As regards the pipping lady, I looked out sometime later and her car was gone although the other car was still parked across the entrance. Either she had backed her car into the garage again or she had manoeuvred it around the offending illegally parked vehicle and managed to get out. This would have involved her driving off the edge of the pavement, something to be avoided if possible as the pavements can be quite high and you risk damaging your vehicle. Either way, she was gone.
Now, I read in the Guardian the other day that there are moves afoot to change rules about double yellow lines in the UK. Drivers will be allowed a 15 minute grace period to wait on double yellow lines in order to load cars, picking up from the supermarket or other shops and so on. Here in Vigo, of course, you would need no such relaxation of the law. Drivers double park wherever they want, even on main thoroughfares. I wonder if the same thing happens in cities like Barcelona. It’s partly the fact that the traffic police aren’t really that vigilant about the double parking.
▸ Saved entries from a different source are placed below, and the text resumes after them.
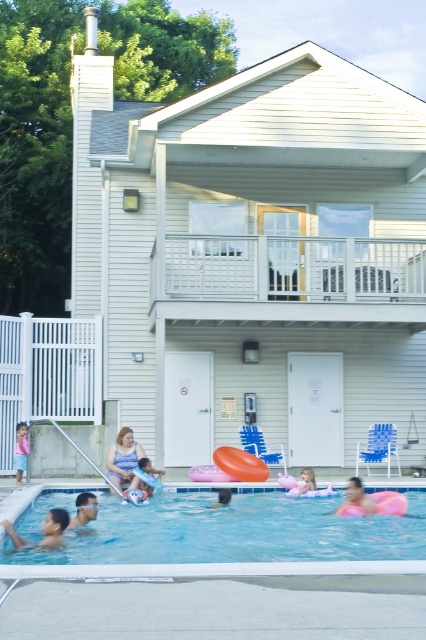
You are standing at the edge of the pool and want to see where the transparent blue water at lower center is located. According to the coordinates given, where exactly is it positioned?

The transparent blue water at lower center is positioned at coordinates point [227,541].

You are a lifeguard observing the pool area. You notice the blue denim shorts at lower left and the smooth pink float at center. Which object is located closer to the edge of the pool?

The blue denim shorts at lower left is positioned over the smooth pink float at center, meaning it is closer to the edge of the pool.

You are a swimmer trying to reach the edge of the pool. You see the transparent blue water at lower center and the matte pink float at center. Which object is closer to the pool edge?

The matte pink float at center is closer to the pool edge because the transparent blue water at lower center is positioned on its right side, meaning the float is nearer to the edge.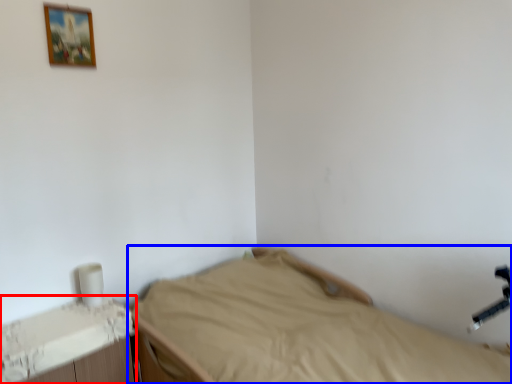
Question: Which object appears farthest to the camera in this image, changing table (highlighted by a red box) or bed (highlighted by a blue box)?

Choices:
 (A) changing table
 (B) bed

Answer: (A)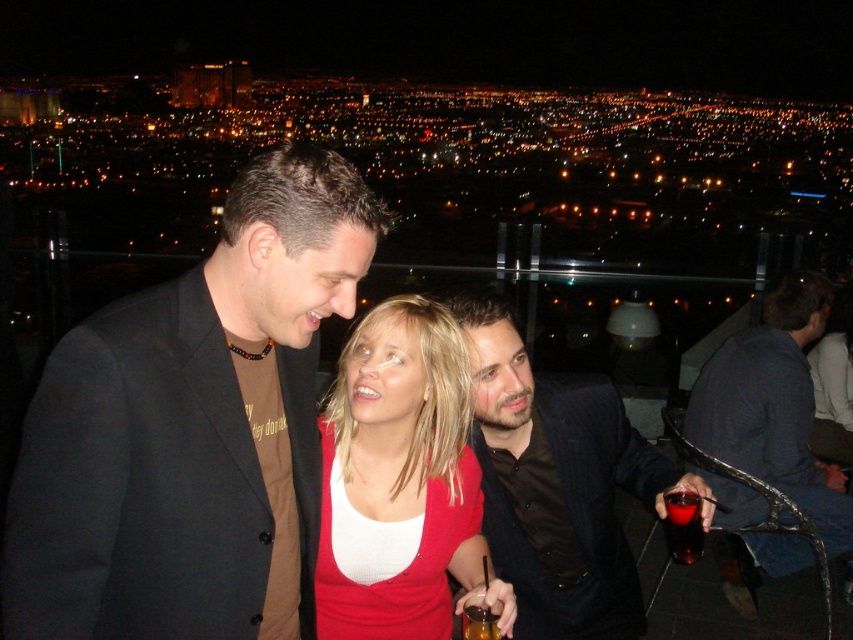
Question: Does matte black jacket at center have a greater width compared to shiny black suit at center?

Choices:
 (A) no
 (B) yes

Answer: (B)

Question: Is matte red sweater at center further to camera compared to shiny black suit at center?

Choices:
 (A) yes
 (B) no

Answer: (B)

Question: Which object is closer to the camera taking this photo?

Choices:
 (A) translucent plastic cup at lower right
 (B) dark blue fabric jacket at right
 (C) shiny black suit at center
 (D) matte black jacket at center

Answer: (A)

Question: Considering the relative positions of shiny black suit at center and translucent plastic cup at lower right in the image provided, where is shiny black suit at center located with respect to translucent plastic cup at lower right?

Choices:
 (A) left
 (B) right

Answer: (A)

Question: Which of the following is the closest to the observer?

Choices:
 (A) (329, 196)
 (B) (469, 515)
 (C) (764, 403)

Answer: (A)

Question: Which point is closer to the camera?

Choices:
 (A) shiny black suit at center
 (B) matte red sweater at center
 (C) translucent amber liquid at lower center
 (D) dark blue fabric jacket at right

Answer: (C)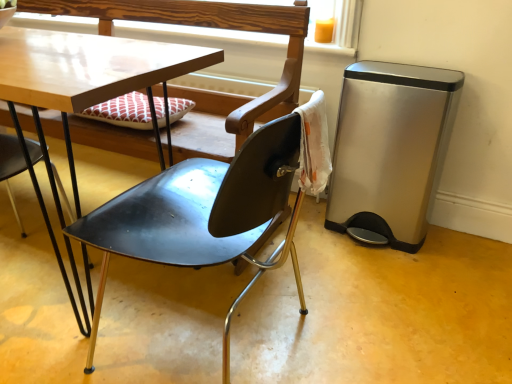
Question: Is wooden at upper center bigger than matte black chair at center, which is counted as the 2th chair, starting from the left?

Choices:
 (A) no
 (B) yes

Answer: (A)

Question: From the image's perspective, is wooden at upper center under matte black chair at center, arranged as the first chair when viewed from the right?

Choices:
 (A) no
 (B) yes

Answer: (A)

Question: Can you confirm if wooden at upper center is wider than matte black chair at center, arranged as the first chair when viewed from the right?

Choices:
 (A) yes
 (B) no

Answer: (B)

Question: Considering the relative sizes of wooden at upper center and matte black chair at center, arranged as the first chair when viewed from the right, in the image provided, is wooden at upper center shorter than matte black chair at center, arranged as the first chair when viewed from the right,?

Choices:
 (A) yes
 (B) no

Answer: (A)

Question: Considering the relative positions of wooden at upper center and matte black chair at center, arranged as the first chair when viewed from the right, in the image provided, is wooden at upper center behind matte black chair at center, arranged as the first chair when viewed from the right,?

Choices:
 (A) yes
 (B) no

Answer: (A)

Question: Considering their positions, is matte black chair at center, arranged as the first chair when viewed from the right, located in front of or behind satin silver trash can at right?

Choices:
 (A) front
 (B) behind

Answer: (A)

Question: Based on their sizes in the image, would you say matte black chair at center, which is counted as the 2th chair, starting from the left, is bigger or smaller than satin silver trash can at right?

Choices:
 (A) big
 (B) small

Answer: (A)

Question: From a real-world perspective, is matte black chair at center, arranged as the first chair when viewed from the right, above or below satin silver trash can at right?

Choices:
 (A) below
 (B) above

Answer: (B)

Question: Considering the positions of matte black chair at center, which is counted as the 2th chair, starting from the left, and satin silver trash can at right in the image, is matte black chair at center, which is counted as the 2th chair, starting from the left, wider or thinner than satin silver trash can at right?

Choices:
 (A) wide
 (B) thin

Answer: (A)

Question: Considering the positions of satin silver trash can at right and wooden at upper center in the image, is satin silver trash can at right taller or shorter than wooden at upper center?

Choices:
 (A) short
 (B) tall

Answer: (B)

Question: From a real-world perspective, relative to wooden at upper center, is satin silver trash can at right vertically above or below?

Choices:
 (A) below
 (B) above

Answer: (A)

Question: Is satin silver trash can at right wider or thinner than wooden at upper center?

Choices:
 (A) wide
 (B) thin

Answer: (A)

Question: Would you say satin silver trash can at right is inside or outside wooden at upper center?

Choices:
 (A) outside
 (B) inside

Answer: (A)

Question: Do you think black metal chair at lower left, which appears as the 1th chair when viewed from the left, is within wooden at upper center, or outside of it?

Choices:
 (A) inside
 (B) outside

Answer: (B)

Question: Is point (19, 155) closer or farther from the camera than point (90, 23)?

Choices:
 (A) closer
 (B) farther

Answer: (A)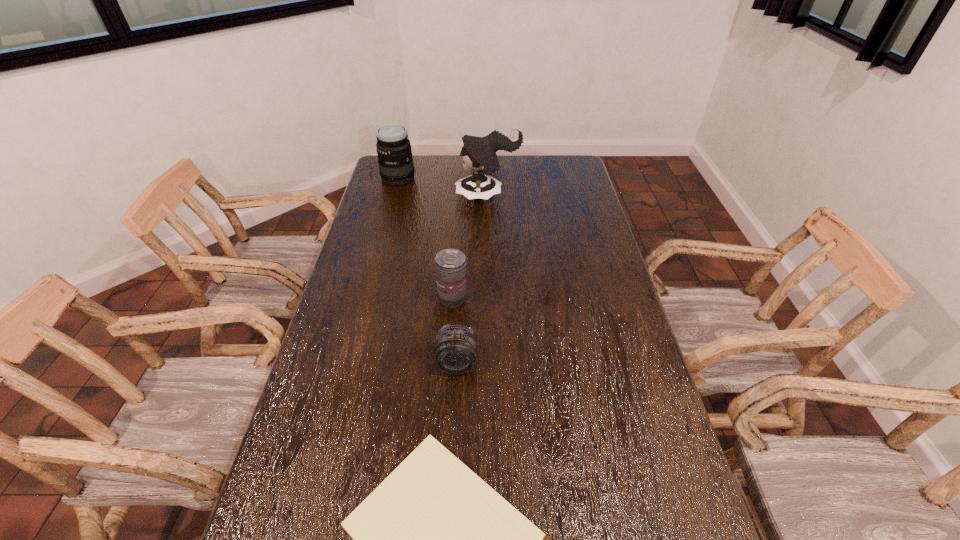
Where is `vacant space located on the back of the tallest telephoto lens`? This screenshot has width=960, height=540. vacant space located on the back of the tallest telephoto lens is located at coordinates (403, 160).

The width and height of the screenshot is (960, 540). I want to click on free point located 0.210m on the side of the third nearest object where the control switches are located, so click(x=532, y=299).

Locate an element on the screen. free space located at the front element of the nearest telephoto lens is located at coordinates (453, 447).

Find the location of a particular element. object that is positioned at the far edge is located at coordinates tap(396, 167).

Image resolution: width=960 pixels, height=540 pixels. I want to click on object located in the left edge section of the desktop, so click(x=396, y=167).

The height and width of the screenshot is (540, 960). I want to click on object positioned at the far left corner, so click(396, 167).

Image resolution: width=960 pixels, height=540 pixels. I want to click on vacant space at the far edge of the desktop, so click(x=535, y=178).

In the image, there is a desktop. At what (x,y) coordinates should I click in order to perform the action: click on vacant space at the left edge. Please return your answer as a coordinate pair (x, y). Looking at the image, I should click on (348, 292).

You are a GUI agent. You are given a task and a screenshot of the screen. Output one action in this format:
    pyautogui.click(x=<x>, y=<y>)
    Task: Click on the vacant space at the right edge of the desktop
    
    Given the screenshot: What is the action you would take?
    pyautogui.click(x=579, y=303)

Locate an element on the screen. vacant space at the far right corner is located at coordinates (549, 168).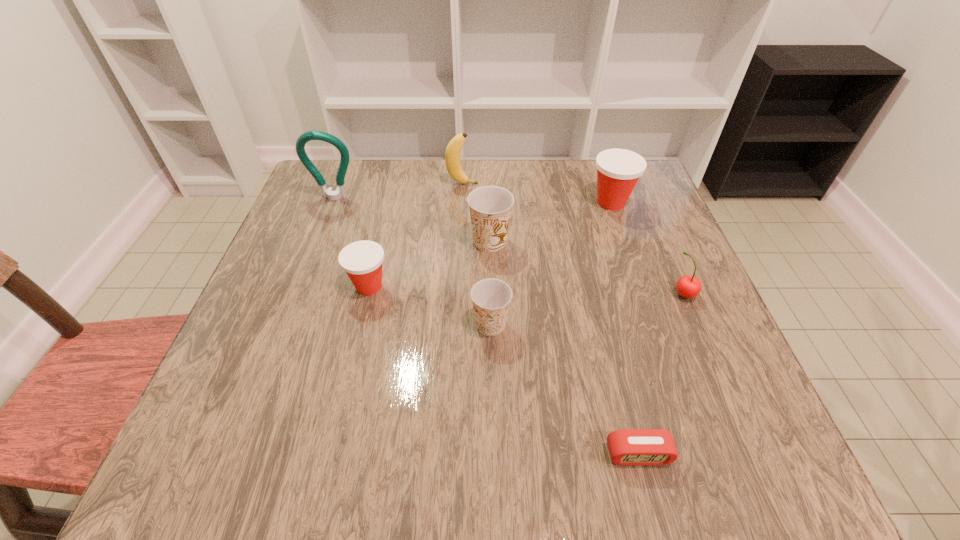
The width and height of the screenshot is (960, 540). I want to click on bottle opener, so click(x=340, y=192).

Locate an element on the screen. the tallest object is located at coordinates (340, 192).

This screenshot has height=540, width=960. In order to click on the farthest object in this screenshot , I will do `click(452, 154)`.

Find the location of a particular element. This screenshot has width=960, height=540. the seventh shortest object is located at coordinates [452, 154].

This screenshot has height=540, width=960. What are the coordinates of `the bigger red-orange Dixie cup` in the screenshot? It's located at (618, 170).

I want to click on the right red-orange Dixie cup, so click(x=618, y=170).

Where is `the fifth nearest object`? the fifth nearest object is located at coordinates (490, 207).

Identify the location of the bigger orange Dixie cup. Image resolution: width=960 pixels, height=540 pixels. (490, 207).

At what (x,y) coordinates should I click in order to perform the action: click on the rightmost object. Please return your answer as a coordinate pair (x, y). This screenshot has width=960, height=540. Looking at the image, I should click on (688, 286).

At what (x,y) coordinates should I click in order to perform the action: click on red cherry. Please return your answer as a coordinate pair (x, y). This screenshot has height=540, width=960. Looking at the image, I should click on (688, 286).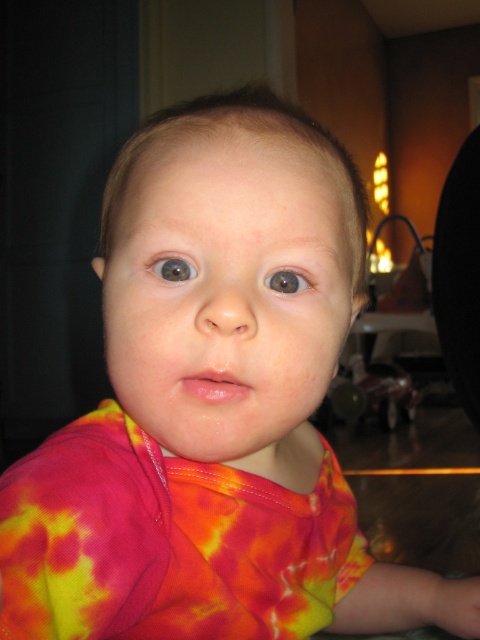
Looking at this image, you are a photographer trying to capture the perfect shot of the child in the image. You notice two points marked in the scene. Which point is closer to the camera, point (x=189, y=262) or point (x=286, y=292)?

Point (x=189, y=262) is in front of point (x=286, y=292), so it is closer to the camera.

You are a photographer capturing a child in a domestic setting. You notice the blue glossy eye at center and the brown matte eye at center. Which eye is positioned to the left?

The blue glossy eye at center is positioned to the left of the brown matte eye at center.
And of course, in small places in the UK where you see few traffic policemen the same thing happens. In our village centre back home no-one takes any notice of the double yellow lines and people park at the bus stop outside the co-op. The attitude seems to be one of, “after all, busses only come every 30 minutes so does it really matter?” Why go to the car park and walk two minutes if you can park illegally at the door of the shop.
The proposed change in the UK is part of a move to regenerate the failing high street, apparently. I am doubtful about the effectiveness of this as many high streets are now mostly full of payday loan shops and places where you can sell the family valuables for instant cash. These used to be called pawn shops but we seem to be too posh for such terms now.
In a newspaper here yesterday I read that between 2008 (start of la crisis) and the end of 2012 the number of shops buying and selling gold went up tenfold, reaching a peak at 87. Imagine that: before 2008 there were 8 or 9 shops carrying out this trade and then suddenly there were 87! Now there has been a fall. There are only 50 left. Only 50!! That still seems a lot to me. One reason is that the price of gold has fallen. Another is that fewer people are selling the family jewels. Maybe they have no family jewels left to sell.
It’s a good job we don’t have to resort to such measures as I don’t have any gold to sell or family jewels or anything of that nature.